Taiwan Sign Language (TSL; ) is the sign language most commonly used by the deaf and hard of hearing in Taiwan.

History
The beginnings of Taiwan Sign Language date from 1895.

The origins of TSL developed from Japanese Sign Language during Japanese rule. TSL is considered part of the Japanese Sign Language family.

TSL has some mutual intelligibility with both Japanese Sign Language and Korean Sign Language; it has about a 60% lexical similarity with JSL. 
 
There are two main dialects of TSL centered on two of the three major sign language schools in Taiwan: one in Taipei, the other in Tainan City. There is a variant based in Taichung, but this sign language is essentially the same as the Tainan school.

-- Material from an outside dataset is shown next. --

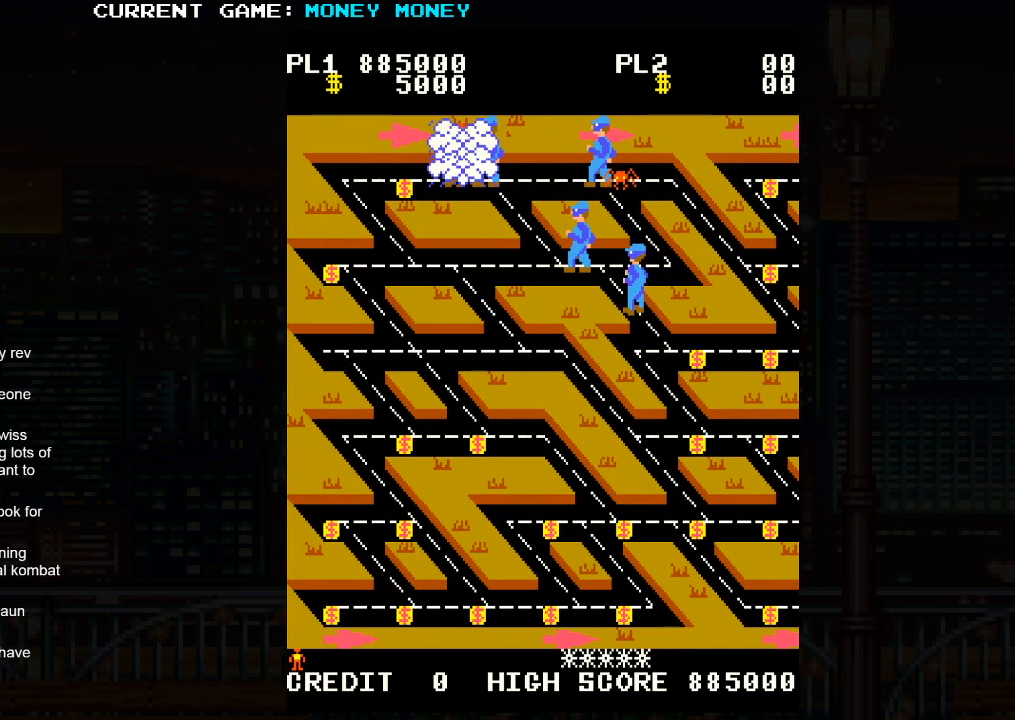
{"buttons": [], "left_stick": "center", "events": [[217, "SQUARE", "down"], [217, "TRIANGLE", "down"], [283, "SQUARE", "up"], [283, "TRIANGLE", "up"], [450, "left_stick", "center"]]}
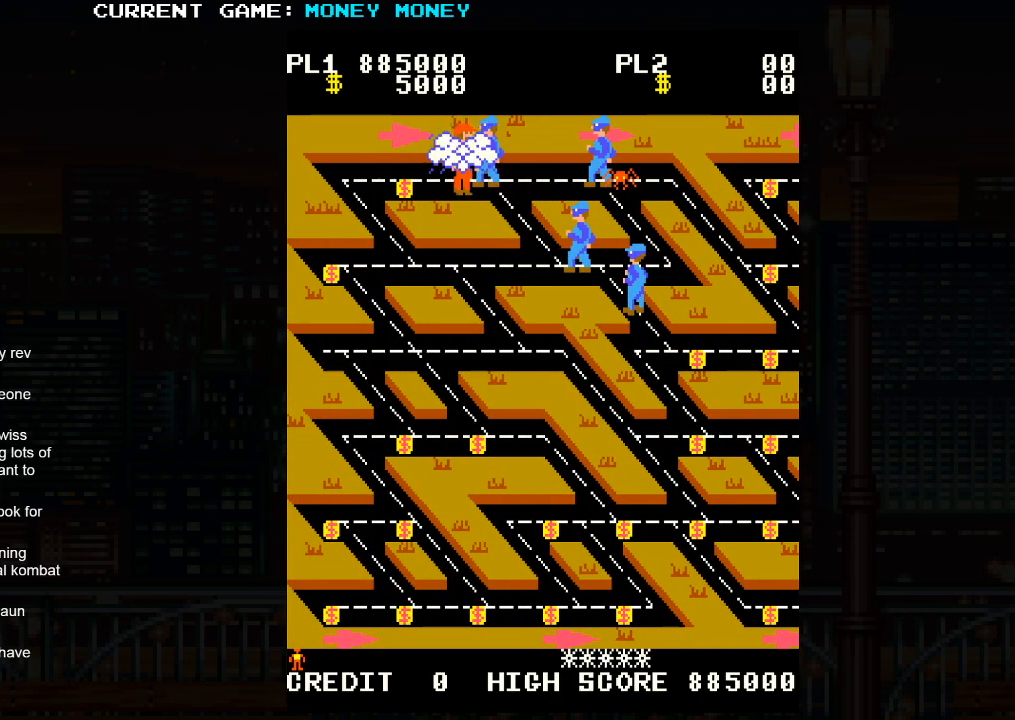
{"buttons": [], "left_stick": "center", "events": []}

After the retrocession of Taiwan to the ROC, Taiwan absorbed an influx of Chinese Sign Language users from mainland China who influenced TSL through teaching methods and loanwords.

Serious linguistic research into TSL began in the 1970s and is continuing at present. The first International Symposium on Taiwan Sign Language Linguistics was held on March 1–2, 2003, at National Chung Cheng University in Minxiong, Chiayi, Taiwan.

Functional markers 
TSL, like other sign languages, incorporates nonmanual markers with lexical, syntactic, discourse, and affective functions. These include brow raising and furrowing, frowning, head shaking and nodding, and leaning and shifting the torso.

In popular culture 
The 2020 psychological-thriller The Silent Forest uses a large amount of the Taipei variant of TSL in the dialogue.

Notes

References

 Brentari, Diane. (2010). Sign Languages. Cambridge: Cambridge University Press. ;  OCLC 428024472

Further reading 
 Sasaki, Daisuke. (2007). "Comparing the lexicons of Japanese Sign Language and Taiwan Sign Language: a preliminary study focusing on the difference in the handshape parameter," Sign Language in Contact: Sociolinguistics in Deaf Communities (David Quinto-Pozos, editor). Washington, D.C.: Gallaudet University Press. ;  OCLC 154789790
Smith, Wayne H. Taiwan Sign Language research: an historical overview. Language and Linguistics (Taipei)  6.2 (2005): 187–215. Online free access
 Moratto, Riccardo. (2020). Taiwan Sign Language Interpreting: Theoretical Aspects and Pragmatic Issues. New York: Peter Lang.

External links
 TSL Online Dictionary (in English and Traditional Chinese)
 Sign Language Dictionary from Ministry of Education Republic of China (Taiwan)(in traditional Chinese)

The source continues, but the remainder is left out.